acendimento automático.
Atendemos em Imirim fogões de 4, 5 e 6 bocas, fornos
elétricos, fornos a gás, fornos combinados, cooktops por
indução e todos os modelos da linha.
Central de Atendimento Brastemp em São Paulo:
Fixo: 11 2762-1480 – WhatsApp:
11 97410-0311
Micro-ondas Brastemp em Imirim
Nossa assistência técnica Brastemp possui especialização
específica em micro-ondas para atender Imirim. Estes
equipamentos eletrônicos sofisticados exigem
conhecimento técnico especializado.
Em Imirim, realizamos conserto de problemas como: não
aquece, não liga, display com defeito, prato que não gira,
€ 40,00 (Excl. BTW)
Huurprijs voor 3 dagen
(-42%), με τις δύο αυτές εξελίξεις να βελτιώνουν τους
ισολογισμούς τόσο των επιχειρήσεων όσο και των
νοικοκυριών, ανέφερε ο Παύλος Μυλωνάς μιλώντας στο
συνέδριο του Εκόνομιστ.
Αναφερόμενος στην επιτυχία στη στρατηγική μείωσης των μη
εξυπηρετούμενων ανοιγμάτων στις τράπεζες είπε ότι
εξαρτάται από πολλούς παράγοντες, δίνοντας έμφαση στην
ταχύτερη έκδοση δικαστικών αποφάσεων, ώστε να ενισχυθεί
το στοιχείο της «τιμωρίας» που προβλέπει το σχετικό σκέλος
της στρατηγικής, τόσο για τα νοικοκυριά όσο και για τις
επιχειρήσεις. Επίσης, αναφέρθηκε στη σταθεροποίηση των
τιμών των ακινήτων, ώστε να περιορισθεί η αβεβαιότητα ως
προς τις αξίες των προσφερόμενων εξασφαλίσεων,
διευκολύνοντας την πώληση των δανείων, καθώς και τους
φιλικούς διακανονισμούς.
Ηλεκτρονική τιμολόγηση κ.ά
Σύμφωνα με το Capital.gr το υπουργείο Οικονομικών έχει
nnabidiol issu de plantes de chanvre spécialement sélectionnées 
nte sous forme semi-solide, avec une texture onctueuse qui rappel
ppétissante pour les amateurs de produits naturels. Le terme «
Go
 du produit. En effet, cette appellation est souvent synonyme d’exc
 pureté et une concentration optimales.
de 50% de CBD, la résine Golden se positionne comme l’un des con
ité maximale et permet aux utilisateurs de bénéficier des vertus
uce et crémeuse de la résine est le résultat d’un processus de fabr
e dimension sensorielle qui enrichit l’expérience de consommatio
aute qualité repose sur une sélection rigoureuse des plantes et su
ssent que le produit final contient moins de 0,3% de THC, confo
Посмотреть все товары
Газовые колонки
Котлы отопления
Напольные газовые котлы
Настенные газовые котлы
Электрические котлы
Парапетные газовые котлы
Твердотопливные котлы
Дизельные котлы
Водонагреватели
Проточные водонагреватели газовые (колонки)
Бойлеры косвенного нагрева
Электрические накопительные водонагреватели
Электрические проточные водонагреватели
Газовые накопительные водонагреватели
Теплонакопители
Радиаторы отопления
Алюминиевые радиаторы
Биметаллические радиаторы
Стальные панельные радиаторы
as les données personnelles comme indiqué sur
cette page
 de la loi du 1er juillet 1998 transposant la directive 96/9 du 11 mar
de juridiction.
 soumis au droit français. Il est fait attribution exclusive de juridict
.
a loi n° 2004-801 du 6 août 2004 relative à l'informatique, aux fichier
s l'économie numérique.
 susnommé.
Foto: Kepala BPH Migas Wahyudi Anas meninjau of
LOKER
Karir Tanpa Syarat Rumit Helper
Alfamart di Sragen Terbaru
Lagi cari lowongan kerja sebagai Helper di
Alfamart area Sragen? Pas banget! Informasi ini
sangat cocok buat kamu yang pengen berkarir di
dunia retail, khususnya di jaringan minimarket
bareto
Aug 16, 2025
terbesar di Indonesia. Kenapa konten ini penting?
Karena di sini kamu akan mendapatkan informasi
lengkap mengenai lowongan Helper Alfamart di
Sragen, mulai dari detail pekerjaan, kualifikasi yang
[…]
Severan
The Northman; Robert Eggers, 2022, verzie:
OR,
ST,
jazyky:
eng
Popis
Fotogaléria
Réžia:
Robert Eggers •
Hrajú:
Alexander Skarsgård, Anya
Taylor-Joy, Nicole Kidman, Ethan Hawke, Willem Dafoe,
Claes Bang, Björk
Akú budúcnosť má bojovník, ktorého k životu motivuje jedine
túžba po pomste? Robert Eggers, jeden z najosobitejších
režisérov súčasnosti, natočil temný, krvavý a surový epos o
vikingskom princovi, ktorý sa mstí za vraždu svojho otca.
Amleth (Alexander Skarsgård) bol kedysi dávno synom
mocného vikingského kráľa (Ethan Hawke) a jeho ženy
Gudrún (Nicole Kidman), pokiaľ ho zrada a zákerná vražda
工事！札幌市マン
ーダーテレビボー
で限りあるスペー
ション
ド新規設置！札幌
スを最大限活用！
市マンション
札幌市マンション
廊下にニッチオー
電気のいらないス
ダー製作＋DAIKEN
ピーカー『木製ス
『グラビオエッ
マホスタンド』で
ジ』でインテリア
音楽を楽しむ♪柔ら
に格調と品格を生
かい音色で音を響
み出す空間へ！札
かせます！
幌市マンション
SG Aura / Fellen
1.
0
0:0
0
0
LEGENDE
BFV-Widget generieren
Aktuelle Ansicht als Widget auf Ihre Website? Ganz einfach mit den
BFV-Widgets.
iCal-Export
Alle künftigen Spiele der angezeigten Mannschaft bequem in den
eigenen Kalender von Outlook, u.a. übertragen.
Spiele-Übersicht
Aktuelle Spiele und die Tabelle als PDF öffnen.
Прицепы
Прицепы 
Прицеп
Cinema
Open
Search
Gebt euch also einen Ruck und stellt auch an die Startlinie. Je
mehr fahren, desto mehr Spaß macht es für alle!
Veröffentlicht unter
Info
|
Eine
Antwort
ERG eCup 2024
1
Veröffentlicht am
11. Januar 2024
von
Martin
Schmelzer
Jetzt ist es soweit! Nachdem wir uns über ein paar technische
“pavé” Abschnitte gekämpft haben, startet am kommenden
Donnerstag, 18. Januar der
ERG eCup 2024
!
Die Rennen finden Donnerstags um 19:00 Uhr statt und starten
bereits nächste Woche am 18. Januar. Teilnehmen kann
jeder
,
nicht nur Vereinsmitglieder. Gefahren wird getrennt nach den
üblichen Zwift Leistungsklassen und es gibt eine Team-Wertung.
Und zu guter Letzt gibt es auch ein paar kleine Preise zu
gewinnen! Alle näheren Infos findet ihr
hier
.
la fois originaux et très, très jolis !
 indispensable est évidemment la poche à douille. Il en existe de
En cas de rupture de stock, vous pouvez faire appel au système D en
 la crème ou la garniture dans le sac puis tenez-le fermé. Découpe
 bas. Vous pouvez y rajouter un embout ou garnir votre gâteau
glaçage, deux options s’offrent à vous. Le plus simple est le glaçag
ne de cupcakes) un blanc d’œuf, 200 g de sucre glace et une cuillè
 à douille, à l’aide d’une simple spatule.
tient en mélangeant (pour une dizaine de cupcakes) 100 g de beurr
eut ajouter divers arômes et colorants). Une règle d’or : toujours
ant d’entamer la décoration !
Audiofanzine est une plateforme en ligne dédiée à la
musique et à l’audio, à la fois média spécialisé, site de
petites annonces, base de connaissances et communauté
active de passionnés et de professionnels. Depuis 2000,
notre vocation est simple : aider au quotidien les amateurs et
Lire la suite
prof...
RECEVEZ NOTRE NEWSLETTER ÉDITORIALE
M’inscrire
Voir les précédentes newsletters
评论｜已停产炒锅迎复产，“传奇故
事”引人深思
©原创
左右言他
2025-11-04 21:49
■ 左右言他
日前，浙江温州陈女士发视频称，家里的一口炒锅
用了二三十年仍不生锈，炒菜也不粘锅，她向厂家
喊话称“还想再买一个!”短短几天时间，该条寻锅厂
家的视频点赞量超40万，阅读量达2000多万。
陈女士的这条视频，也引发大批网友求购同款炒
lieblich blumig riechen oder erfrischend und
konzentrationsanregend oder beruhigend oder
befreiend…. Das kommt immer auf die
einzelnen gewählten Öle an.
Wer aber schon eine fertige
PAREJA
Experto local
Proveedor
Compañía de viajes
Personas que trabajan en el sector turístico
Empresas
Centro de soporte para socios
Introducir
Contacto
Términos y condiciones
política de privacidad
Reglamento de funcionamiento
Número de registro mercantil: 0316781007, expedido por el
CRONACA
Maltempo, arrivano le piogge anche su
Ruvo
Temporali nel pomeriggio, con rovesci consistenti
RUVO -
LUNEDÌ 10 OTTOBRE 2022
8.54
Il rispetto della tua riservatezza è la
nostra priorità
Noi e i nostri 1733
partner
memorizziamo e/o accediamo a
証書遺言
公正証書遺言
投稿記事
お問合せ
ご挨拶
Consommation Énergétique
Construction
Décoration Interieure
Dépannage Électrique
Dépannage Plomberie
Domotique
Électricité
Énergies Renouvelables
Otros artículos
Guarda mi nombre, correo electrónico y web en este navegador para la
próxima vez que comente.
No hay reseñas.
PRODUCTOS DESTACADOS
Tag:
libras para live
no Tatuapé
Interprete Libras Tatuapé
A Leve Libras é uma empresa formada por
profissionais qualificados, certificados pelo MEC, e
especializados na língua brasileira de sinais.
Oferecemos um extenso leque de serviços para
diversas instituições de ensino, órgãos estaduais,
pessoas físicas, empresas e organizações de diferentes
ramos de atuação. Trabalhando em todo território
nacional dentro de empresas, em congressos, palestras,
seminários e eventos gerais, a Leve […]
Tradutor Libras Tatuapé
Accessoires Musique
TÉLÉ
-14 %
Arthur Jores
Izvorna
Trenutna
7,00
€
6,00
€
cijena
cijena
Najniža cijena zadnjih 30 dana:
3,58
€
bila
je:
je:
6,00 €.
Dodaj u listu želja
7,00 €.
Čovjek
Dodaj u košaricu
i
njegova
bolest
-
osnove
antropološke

AIM OF THE TASK: Give the exact lines, and only those, from the line containing "memorizziamo e/o accediamo a" through the line containing "Otros artículos" in the entries above.

TASK RESULT:
memorizziamo e/o accediamo a
証書遺言
公正証書遺言
投稿記事
お問合せ
ご挨拶
Consommation Énergétique
Construction
Décoration Interieure
Dépannage Électrique
Dépannage Plomberie
Domotique
Électricité
Énergies Renouvelables
Otros artículos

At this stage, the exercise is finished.